A few days ago I presented a webinar on Insight as a Service. In the presentation I tried to provide further details on the concept which I first introduced here and later elaborated here. I am including the webinar presentation (click on the slide below) and the notes because they elaborate further on Insight as a Service and provide some examples.
The survey data presented in Pacific Crest’s SaaS workshop pointed to the need for a variety of data analytic services. These services can be offered under the term Insight-as-a-Service. They can range from business benchmarking, e.g., compare one business to its peers’ that are also customers of the same SaaS vendor, to business process improvement recommendations based on a SaaS application’s usage, e.g., reduce the amount spent on search keywords by using the SEM application’s keyword optimization module, to improving business practices by integrating syndicated data with a client’s own data, e.g., reduce the response time to customer service requests by crowdsourcing responses. Today I wanted to explore Insight-as-a-Service as I think it can be the next layer in the cloud stack and can prove the real differentiator between the existing and next-generation SaaS applications (see also here, and Salesforce’s acquisition of Jigsaw).

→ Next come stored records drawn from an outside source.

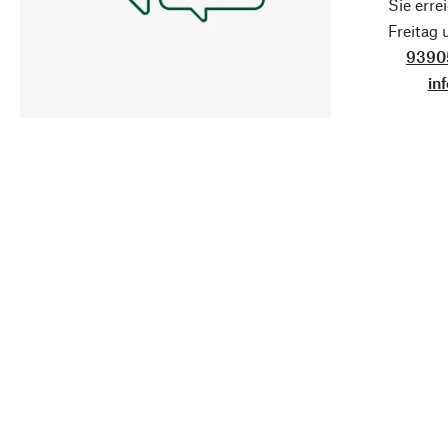
Sie erre
Freitag
9390
in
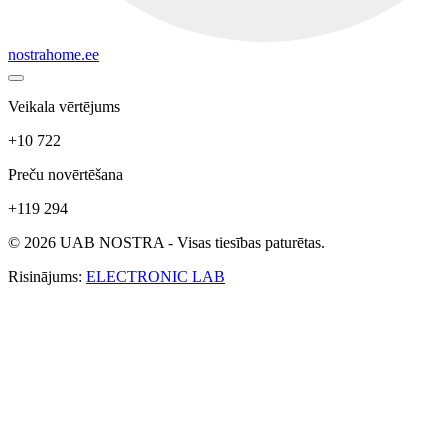
nostrahome.ee
Veikala vērtējums
+10 722
Preču novērtēšana
+119 294
© 2026 UAB NOSTRA - Visas tiesības paturētas.
Risinājums:
ELECTRONIC LAB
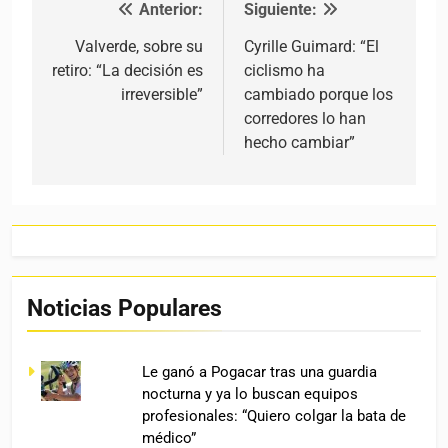
Anterior:
Siguiente:
Navegación de entradas
Valverde, sobre su
Cyrille Guimard: “El
retiro: “La decisión es
ciclismo ha
irreversible”
cambiado porque los
corredores lo han
hecho cambiar”
Noticias Populares
Le ganó a Pogacar tras una guardia
nocturna y ya lo buscan equipos
profesionales: “Quiero colgar la bata de
médico”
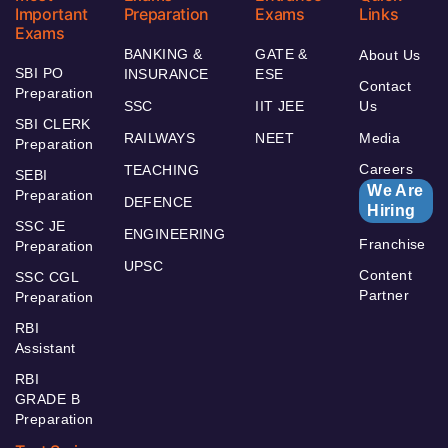
Important
Preparation
Exams
Links
Exams
BANKING &
GATE &
About Us
SBI PO
INSURANCE
ESE
Contact
Preparation
SSC
IIT JEE
Us
SBI CLERK
RAILWAYS
NEET
Media
Preparation
Careers
TEACHING
SEBI
We Are
Preparation
DEFENCE
Hiring
SSC JE
ENGINEERING
Franchise
Preparation
UPSC
Content
SSC CGL
Partner
Preparation
RBI
Assistant
RBI
GRADE B
Preparation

A little over two years ago I wrote a series of blogs introducing Insight-as-a-Service. My idea on how companies can provide insight as a service started by observing my SaaS portfolio companies. In addition to each customer’s operational data used by their SaaS applications, like all SaaS companies, these companies collect and store application usage data. As a result, they have the capacity to benchmark the performance of their customers and help them improve their corporate and application performance. I had then determined that insight delivered as a service can be applied not only for benchmarking but to other analytic- and data-driven systems. Over the intervening time I came across several companies that started developing products and services that were building upon the idea of insight generation and providing insight as a service. However, the more I thought about insight-as-a-service, the more I came to understand that we didn’t really have a good enough understanding of what constitutes insight. In today’s environment where corporate marketing overhypes everything associated with big data and analytics, the word “insight” is being used very loosely, most of the times in order to indicate any type of data analysis or prediction. For this reason, I felt it was important to attempt defining the concept of insight. Once we define it we can then determine if we can deliver it as a service. During the past several months I have been interacting with colleagues such as Nikos Anerousis of IBM, Bill Mark of SRI, Ashok Srivastava of Verizon and Ben Lorica of O’Reilly in an effort to try to define “insight.”